■ What needs to be done:
An exact copy of each record is required.

■ Task data:
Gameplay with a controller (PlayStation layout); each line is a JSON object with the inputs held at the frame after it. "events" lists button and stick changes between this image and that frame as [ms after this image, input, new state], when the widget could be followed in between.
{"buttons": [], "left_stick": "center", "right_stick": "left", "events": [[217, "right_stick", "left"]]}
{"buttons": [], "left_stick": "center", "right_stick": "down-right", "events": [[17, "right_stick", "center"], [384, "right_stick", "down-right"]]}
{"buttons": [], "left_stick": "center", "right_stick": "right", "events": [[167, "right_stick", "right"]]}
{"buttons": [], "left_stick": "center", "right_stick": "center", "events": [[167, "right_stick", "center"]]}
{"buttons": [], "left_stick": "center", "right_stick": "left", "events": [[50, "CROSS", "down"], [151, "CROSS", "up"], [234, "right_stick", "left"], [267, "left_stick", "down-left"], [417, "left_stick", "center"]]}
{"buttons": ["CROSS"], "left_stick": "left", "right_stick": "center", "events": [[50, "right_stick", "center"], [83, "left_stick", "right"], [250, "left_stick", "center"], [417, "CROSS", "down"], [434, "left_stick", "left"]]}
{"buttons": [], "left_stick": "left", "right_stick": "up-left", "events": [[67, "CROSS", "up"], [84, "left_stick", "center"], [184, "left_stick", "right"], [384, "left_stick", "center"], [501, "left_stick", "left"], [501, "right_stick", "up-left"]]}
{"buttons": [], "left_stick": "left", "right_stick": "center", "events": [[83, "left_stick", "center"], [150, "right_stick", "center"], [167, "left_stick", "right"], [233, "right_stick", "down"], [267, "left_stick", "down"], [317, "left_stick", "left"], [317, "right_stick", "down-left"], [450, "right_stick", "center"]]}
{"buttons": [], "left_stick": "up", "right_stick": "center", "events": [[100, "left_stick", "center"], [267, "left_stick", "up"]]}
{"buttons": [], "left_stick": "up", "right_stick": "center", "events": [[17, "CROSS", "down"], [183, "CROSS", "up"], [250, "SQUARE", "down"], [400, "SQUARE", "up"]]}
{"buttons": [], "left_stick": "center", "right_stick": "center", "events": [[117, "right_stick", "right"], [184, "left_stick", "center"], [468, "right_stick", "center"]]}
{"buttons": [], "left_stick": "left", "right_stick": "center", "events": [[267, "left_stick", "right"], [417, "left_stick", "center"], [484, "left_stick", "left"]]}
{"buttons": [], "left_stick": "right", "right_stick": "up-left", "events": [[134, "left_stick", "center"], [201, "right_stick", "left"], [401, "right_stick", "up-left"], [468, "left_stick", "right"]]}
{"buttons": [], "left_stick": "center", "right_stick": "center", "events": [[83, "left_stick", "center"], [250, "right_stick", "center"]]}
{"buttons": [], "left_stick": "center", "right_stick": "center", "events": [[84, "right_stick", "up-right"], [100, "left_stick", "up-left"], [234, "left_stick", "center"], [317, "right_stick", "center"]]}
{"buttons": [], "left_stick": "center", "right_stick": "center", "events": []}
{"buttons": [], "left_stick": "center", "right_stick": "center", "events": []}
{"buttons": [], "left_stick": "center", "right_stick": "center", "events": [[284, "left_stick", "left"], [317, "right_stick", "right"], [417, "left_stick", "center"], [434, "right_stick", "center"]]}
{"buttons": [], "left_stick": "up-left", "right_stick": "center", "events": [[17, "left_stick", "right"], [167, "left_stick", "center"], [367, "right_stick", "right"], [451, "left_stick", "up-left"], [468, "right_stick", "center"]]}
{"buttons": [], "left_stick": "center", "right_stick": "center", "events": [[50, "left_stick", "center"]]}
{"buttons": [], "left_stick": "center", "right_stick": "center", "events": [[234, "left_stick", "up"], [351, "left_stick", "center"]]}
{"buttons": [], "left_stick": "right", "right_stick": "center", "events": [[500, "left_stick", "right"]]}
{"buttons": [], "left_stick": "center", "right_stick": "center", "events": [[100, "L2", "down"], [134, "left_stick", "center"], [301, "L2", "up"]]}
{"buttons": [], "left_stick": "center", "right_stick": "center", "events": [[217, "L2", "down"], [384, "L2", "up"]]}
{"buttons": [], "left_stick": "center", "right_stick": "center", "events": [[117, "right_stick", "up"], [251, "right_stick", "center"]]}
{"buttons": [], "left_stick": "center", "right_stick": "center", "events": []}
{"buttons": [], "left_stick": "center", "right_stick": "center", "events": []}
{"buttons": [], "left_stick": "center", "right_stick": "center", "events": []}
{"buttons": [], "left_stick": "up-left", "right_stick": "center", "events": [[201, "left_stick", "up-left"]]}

■ Solution for this task:
Gameplay with a controller (PlayStation layout); each line is a JSON object with the inputs held at the frame after it. "events" lists button and stick changes between this image and that frame as [ms after this image, input, new state], when the widget could be followed in between.
{"buttons": [], "left_stick": "center", "right_stick": "left", "events": [[217, "right_stick", "left"]]}
{"buttons": [], "left_stick": "center", "right_stick": "down-right", "events": [[17, "right_stick", "center"], [384, "right_stick", "down-right"]]}
{"buttons": [], "left_stick": "center", "right_stick": "right", "events": [[167, "right_stick", "right"]]}
{"buttons": [], "left_stick": "center", "right_stick": "center", "events": [[167, "right_stick", "center"]]}
{"buttons": [], "left_stick": "center", "right_stick": "left", "events": [[50, "CROSS", "down"], [151, "CROSS", "up"], [234, "right_stick", "left"], [267, "left_stick", "down-left"], [417, "left_stick", "center"]]}
{"buttons": ["CROSS"], "left_stick": "left", "right_stick": "center", "events": [[50, "right_stick", "center"], [83, "left_stick", "right"], [250, "left_stick", "center"], [417, "CROSS", "down"], [434, "left_stick", "left"]]}
{"buttons": [], "left_stick": "left", "right_stick": "up-left", "events": [[67, "CROSS", "up"], [84, "left_stick", "center"], [184, "left_stick", "right"], [384, "left_stick", "center"], [501, "left_stick", "left"], [501, "right_stick", "up-left"]]}
{"buttons": [], "left_stick": "left", "right_stick": "center", "events": [[83, "left_stick", "center"], [150, "right_stick", "center"], [167, "left_stick", "right"], [233, "right_stick", "down"], [267, "left_stick", "down"], [317, "left_stick", "left"], [317, "right_stick", "down-left"], [450, "right_stick", "center"]]}
{"buttons": [], "left_stick": "up", "right_stick": "center", "events": [[100, "left_stick", "center"], [267, "left_stick", "up"]]}
{"buttons": [], "left_stick": "up", "right_stick": "center", "events": [[17, "CROSS", "down"], [183, "CROSS", "up"], [250, "SQUARE", "down"], [400, "SQUARE", "up"]]}
{"buttons": [], "left_stick": "center", "right_stick": "center", "events": [[117, "right_stick", "right"], [184, "left_stick", "center"], [468, "right_stick", "center"]]}
{"buttons": [], "left_stick": "left", "right_stick": "center", "events": [[267, "left_stick", "right"], [417, "left_stick", "center"], [484, "left_stick", "left"]]}
{"buttons": [], "left_stick": "right", "right_stick": "up-left", "events": [[134, "left_stick", "center"], [201, "right_stick", "left"], [401, "right_stick", "up-left"], [468, "left_stick", "right"]]}
{"buttons": [], "left_stick": "center", "right_stick": "center", "events": [[83, "left_stick", "center"], [250, "right_stick", "center"]]}
{"buttons": [], "left_stick": "center", "right_stick": "center", "events": [[84, "right_stick", "up-right"], [100, "left_stick", "up-left"], [234, "left_stick", "center"], [317, "right_stick", "center"]]}
{"buttons": [], "left_stick": "center", "right_stick": "center", "events": []}
{"buttons": [], "left_stick": "center", "right_stick": "center", "events": []}
{"buttons": [], "left_stick": "center", "right_stick": "center", "events": [[284, "left_stick", "left"], [317, "right_stick", "right"], [417, "left_stick", "center"], [434, "right_stick", "center"]]}
{"buttons": [], "left_stick": "up-left", "right_stick": "center", "events": [[17, "left_stick", "right"], [167, "left_stick", "center"], [367, "right_stick", "right"], [451, "left_stick", "up-left"], [468, "right_stick", "center"]]}
{"buttons": [], "left_stick": "center", "right_stick": "center", "events": [[50, "left_stick", "center"]]}
{"buttons": [], "left_stick": "center", "right_stick": "center", "events": [[234, "left_stick", "up"], [351, "left_stick", "center"]]}
{"buttons": [], "left_stick": "right", "right_stick": "center", "events": [[500, "left_stick", "right"]]}
{"buttons": [], "left_stick": "center", "right_stick": "center", "events": [[100, "L2", "down"], [134, "left_stick", "center"], [301, "L2", "up"]]}
{"buttons": [], "left_stick": "center", "right_stick": "center", "events": [[217, "L2", "down"], [384, "L2", "up"]]}
{"buttons": [], "left_stick": "center", "right_stick": "center", "events": [[117, "right_stick", "up"], [251, "right_stick", "center"]]}
{"buttons": [], "left_stick": "center", "right_stick": "center", "events": []}
{"buttons": [], "left_stick": "center", "right_stick": "center", "events": []}
{"buttons": [], "left_stick": "center", "right_stick": "center", "events": []}
{"buttons": [], "left_stick": "up-left", "right_stick": "center", "events": [[201, "left_stick", "up-left"]]}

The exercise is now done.